Rhythm & Views

The Black Watch

There are infinite ways to start a record; bands try all kinds of tricks, from putting in weird noises to hitting you full-on with a wall of sound. The Black Watch, however, opts for the more traditional route, beginning Very Mary Beth with some good old-fashioned guitar and John Andrew Frederick singing, "I don't know, but something triggers, when you cupped your hand to my face and all these shivers just ran."

No fancy computer sounds, no tricks--just straightforward love songs wrapped around warm, crisp guitars and good lyrics. It's like The Black Watch hails from some other time, when all you needed was your heart on your sleeve and an acoustic guitar in your hand to make a record that could be played along to a late-night ice-cream-eating marathon with your best friend.
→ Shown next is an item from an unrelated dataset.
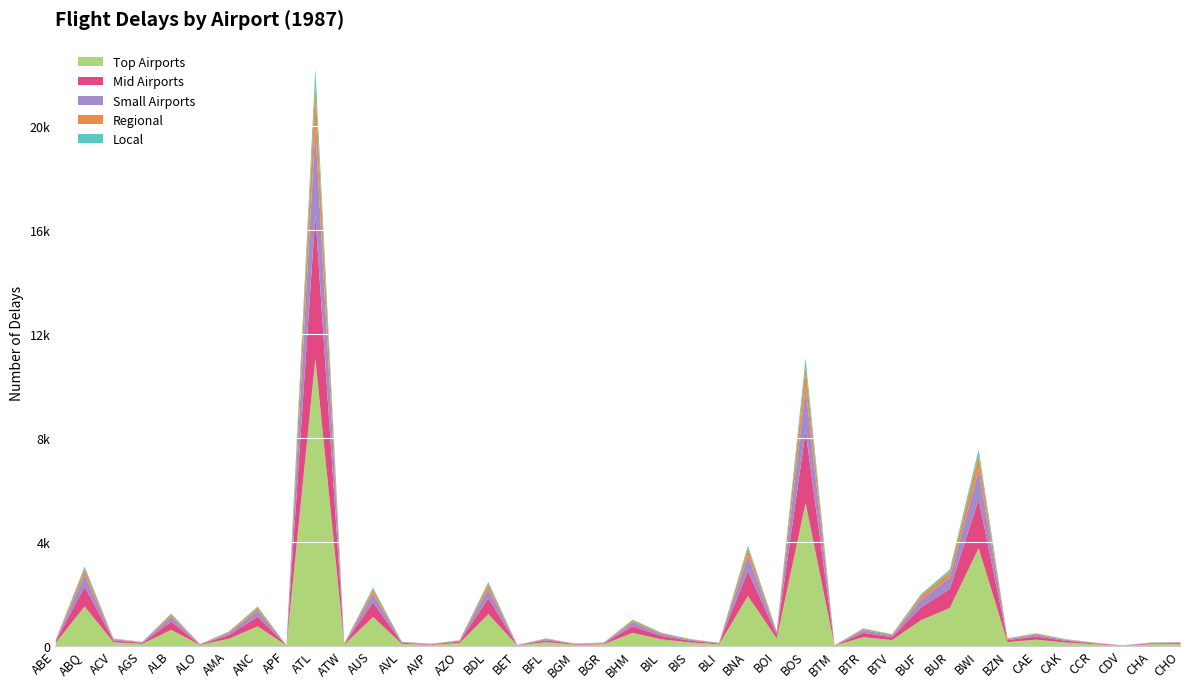

True or false: Small Airports and Regional intersect in this chart.

False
And, in fact, The Black Watch has been around since 1987, which is longer than many current teenagers have been walking this Earth.
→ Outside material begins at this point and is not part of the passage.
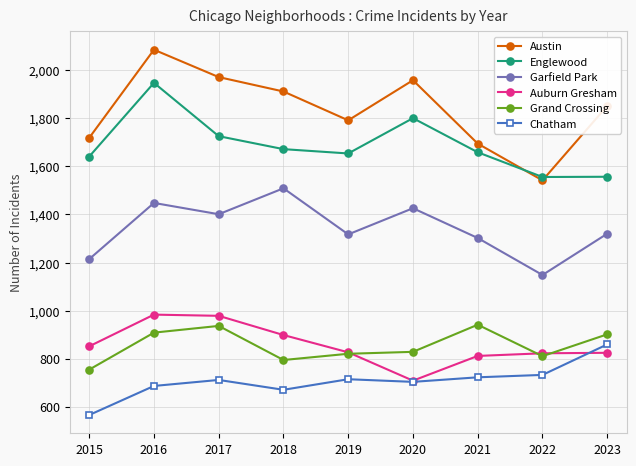

Count the number of data series in this chart.

6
Very Mary Beth, the band's seventh record, is '80s rock/pop fermented in Los Angeles, and the result will get you singing along drunkenly with its sweet, sweet simplicity.
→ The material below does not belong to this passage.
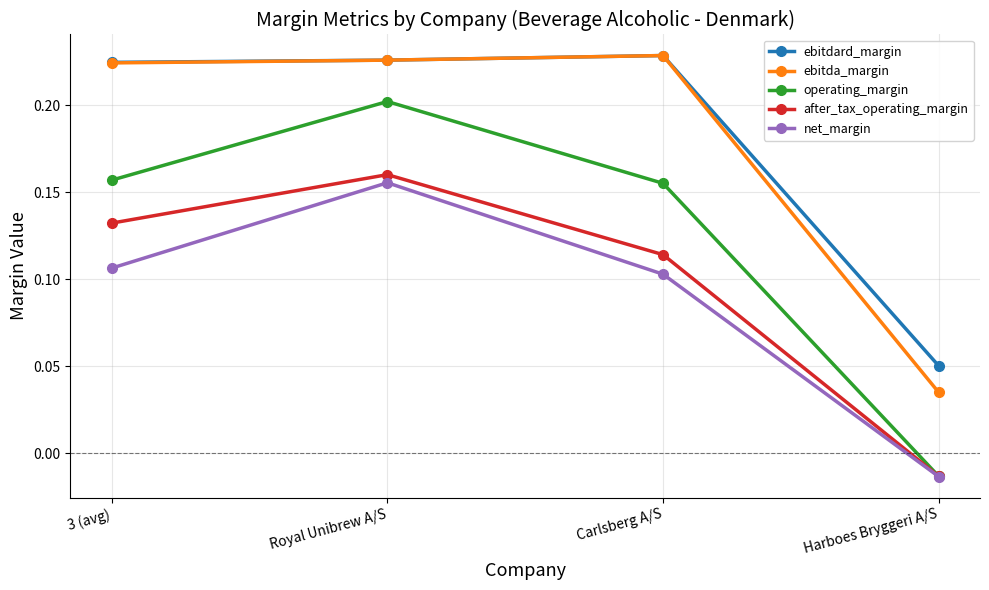

What is the label of the 3rd point from the right?

Royal Unibrew A/S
"There's only one letter between 'bitter' and 'better,'" points out Frederick (who holds a doctorate in English Literature, by the way) in "Bitter Getting Better," and if The Black Watch is what happens when you let Teenage Fanclub, American Music Club and My Bloody Valentine age together in a barrel for a few years then, in the words of Frederick, "I wanna dance and shout and stuff." It's way better than bitter.